Michael J. Bouchard is an American politician who has served as Sheriff of Oakland County, Michigan since 1999. A member of the Republican Party, Bouchard previously served in the Michigan State Senate from 1991 to 1999, and as the Senate Majority Leader from 1998 to 1999. He was the unsuccessful Republican nominee for United States Senate in 2006, losing to incumbent Debbie Stabenow.

Bouchard is of French and Syrian Lebanese descent. In 2016, he was named Sheriff of the Year by the National Sheriffs' Association.

Career
Bouchard was born in Flint, Michigan. After graduating from Brother Rice High School in 1974, Bouchard attended Michigan State University majoring in criminal justice and police administration. Upon graduation Bouchard entered local law enforcement where he remained for thirteen years.

Bouchard was elected to the Michigan State Senate in 1991. He resigned as senator and majority floor leader in the Michigan State Senate when he was appointed Oakland County Sheriff in January 1999 following the untimely death of long time Sheriff John F. Nichols in December 1998.

Bouchard has served two terms as President of the Major County Sheriffs' Association, which is composed of sheriffs who serve in counties or parishes with a population of 500,000 or more. Bouchard is currently the organization's Vice President of Government Affairs.

In 2007, Bouchard endorsed former Massachusetts Governor Mitt Romney in the 2008 Republican presidential primaries. Romney went on to win the primary vote in Oakland County.

++++++

* _QUESTIONS ON THE MATERIAL_
1/ Rewrite the paragraph of the biography that begins "Bouchard was born in Flint" as a short bulleted list that keeps its main facts.
2/ According to the biography, in what year did the National Sheriffs' Association name Bouchard Sheriff of the Year?

++++++

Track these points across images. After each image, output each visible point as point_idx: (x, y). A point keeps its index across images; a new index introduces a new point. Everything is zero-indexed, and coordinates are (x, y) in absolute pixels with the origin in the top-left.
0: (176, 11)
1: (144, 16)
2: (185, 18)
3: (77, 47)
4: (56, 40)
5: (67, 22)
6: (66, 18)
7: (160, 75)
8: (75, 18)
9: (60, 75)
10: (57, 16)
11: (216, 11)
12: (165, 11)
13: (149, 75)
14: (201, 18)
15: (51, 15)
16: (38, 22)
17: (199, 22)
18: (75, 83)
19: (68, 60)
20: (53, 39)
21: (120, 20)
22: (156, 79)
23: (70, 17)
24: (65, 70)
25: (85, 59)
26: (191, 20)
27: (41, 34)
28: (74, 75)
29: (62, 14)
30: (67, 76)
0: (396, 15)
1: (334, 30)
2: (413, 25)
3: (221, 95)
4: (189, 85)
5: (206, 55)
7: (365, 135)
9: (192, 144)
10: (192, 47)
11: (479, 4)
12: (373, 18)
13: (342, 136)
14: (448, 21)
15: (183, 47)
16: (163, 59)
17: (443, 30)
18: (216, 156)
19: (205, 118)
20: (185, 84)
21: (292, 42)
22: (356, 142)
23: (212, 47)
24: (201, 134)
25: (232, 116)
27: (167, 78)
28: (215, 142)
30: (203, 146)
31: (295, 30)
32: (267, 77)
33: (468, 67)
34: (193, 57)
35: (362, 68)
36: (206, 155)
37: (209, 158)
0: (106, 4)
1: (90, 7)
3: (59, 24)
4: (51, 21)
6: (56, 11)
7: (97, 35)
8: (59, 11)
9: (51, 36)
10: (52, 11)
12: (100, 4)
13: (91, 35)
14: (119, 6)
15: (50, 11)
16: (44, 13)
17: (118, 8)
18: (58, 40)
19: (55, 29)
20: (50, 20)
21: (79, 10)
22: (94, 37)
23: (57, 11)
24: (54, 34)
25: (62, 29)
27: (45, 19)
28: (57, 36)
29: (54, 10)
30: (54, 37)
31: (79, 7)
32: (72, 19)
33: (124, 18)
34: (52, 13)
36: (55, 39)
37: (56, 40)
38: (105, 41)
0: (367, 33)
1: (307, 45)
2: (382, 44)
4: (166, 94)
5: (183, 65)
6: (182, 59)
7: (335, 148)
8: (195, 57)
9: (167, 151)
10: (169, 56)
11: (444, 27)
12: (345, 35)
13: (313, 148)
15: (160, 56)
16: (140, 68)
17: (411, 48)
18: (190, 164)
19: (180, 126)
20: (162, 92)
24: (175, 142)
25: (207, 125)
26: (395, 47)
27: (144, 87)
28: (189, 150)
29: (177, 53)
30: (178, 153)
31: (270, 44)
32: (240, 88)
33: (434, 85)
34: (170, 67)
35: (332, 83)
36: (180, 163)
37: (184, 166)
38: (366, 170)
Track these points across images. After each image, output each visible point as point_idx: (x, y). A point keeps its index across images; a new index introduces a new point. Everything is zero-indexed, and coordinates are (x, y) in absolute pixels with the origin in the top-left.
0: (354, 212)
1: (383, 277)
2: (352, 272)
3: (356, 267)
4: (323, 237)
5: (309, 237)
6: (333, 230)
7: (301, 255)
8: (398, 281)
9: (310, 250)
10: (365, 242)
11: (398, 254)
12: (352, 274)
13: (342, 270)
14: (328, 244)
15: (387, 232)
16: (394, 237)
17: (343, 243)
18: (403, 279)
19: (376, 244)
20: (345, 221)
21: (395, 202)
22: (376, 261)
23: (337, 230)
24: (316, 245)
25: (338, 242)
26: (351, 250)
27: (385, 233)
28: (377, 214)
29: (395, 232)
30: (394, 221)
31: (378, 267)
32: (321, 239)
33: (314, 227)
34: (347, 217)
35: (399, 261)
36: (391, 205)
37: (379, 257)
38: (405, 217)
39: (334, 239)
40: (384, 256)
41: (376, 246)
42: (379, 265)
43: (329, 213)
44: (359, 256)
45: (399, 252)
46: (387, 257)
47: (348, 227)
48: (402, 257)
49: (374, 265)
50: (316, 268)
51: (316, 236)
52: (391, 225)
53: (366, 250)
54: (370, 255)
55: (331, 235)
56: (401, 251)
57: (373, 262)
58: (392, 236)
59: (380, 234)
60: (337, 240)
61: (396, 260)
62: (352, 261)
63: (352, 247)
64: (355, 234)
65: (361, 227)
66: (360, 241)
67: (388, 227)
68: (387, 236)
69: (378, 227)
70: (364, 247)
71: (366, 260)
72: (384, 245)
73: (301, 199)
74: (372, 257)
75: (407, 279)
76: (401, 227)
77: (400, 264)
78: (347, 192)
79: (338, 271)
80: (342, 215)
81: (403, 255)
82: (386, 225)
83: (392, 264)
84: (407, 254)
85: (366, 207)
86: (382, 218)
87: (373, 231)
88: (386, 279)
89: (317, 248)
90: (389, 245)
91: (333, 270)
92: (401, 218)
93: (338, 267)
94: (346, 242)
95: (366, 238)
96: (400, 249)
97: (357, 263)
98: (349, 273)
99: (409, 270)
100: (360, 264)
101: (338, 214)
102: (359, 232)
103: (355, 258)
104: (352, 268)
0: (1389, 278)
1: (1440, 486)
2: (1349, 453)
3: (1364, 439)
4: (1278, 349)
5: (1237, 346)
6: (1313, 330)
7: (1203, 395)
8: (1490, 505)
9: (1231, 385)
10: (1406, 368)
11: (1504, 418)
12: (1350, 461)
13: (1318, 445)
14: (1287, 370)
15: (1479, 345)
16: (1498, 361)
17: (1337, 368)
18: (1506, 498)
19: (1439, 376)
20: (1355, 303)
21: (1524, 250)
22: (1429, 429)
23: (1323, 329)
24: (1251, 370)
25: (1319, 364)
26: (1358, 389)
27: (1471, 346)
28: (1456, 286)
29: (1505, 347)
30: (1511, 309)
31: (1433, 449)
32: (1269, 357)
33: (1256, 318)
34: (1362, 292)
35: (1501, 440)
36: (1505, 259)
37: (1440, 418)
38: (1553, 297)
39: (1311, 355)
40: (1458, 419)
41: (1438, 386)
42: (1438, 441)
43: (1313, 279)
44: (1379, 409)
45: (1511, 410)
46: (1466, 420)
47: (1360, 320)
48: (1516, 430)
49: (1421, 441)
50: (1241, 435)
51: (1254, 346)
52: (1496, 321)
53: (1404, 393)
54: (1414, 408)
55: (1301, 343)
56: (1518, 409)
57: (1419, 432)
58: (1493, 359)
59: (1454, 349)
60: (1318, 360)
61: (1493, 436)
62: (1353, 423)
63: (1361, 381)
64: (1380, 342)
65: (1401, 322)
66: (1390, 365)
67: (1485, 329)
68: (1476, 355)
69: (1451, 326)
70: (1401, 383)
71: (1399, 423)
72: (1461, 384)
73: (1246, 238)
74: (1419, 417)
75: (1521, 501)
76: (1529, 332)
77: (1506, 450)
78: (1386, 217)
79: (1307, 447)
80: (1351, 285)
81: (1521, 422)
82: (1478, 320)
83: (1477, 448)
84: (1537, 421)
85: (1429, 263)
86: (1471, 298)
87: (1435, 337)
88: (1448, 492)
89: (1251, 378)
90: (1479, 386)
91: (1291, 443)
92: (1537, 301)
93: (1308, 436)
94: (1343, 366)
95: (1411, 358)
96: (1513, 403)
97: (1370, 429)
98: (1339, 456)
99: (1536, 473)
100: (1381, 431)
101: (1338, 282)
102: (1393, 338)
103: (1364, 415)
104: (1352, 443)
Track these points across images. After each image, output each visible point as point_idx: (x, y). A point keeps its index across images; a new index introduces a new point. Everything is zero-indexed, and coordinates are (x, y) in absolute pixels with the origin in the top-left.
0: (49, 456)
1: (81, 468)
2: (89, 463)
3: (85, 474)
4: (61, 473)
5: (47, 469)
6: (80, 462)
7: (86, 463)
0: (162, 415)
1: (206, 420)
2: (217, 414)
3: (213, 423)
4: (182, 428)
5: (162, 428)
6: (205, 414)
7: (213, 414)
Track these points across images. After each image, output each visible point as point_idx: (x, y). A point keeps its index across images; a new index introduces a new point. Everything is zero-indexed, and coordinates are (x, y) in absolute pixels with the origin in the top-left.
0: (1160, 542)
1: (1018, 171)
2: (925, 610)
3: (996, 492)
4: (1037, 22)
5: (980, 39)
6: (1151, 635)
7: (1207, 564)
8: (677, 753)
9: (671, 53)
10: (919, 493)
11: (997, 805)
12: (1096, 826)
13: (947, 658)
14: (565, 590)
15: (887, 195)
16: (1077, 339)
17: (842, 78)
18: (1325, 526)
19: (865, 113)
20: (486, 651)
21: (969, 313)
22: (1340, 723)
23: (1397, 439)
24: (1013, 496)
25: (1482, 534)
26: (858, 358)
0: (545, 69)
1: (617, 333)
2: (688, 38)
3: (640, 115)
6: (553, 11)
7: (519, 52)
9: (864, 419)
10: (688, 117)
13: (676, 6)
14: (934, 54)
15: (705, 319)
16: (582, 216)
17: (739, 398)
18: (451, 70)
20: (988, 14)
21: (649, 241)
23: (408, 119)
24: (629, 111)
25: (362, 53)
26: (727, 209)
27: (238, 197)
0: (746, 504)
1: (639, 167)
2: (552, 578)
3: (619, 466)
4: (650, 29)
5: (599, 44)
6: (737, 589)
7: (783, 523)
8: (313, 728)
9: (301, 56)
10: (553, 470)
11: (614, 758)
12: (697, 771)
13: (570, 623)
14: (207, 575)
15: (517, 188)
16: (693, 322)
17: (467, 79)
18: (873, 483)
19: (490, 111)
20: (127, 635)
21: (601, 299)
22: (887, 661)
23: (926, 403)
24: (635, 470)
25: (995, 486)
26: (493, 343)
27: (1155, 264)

++++++

* _RESULTS BY TASK_
1/
- Born in Flint, Michigan
- Graduated from Brother Rice High School in 1974
- Studied criminal justice and police administration at Michigan State University
- Worked in local law enforcement for thirteen years after graduating

2/ 2016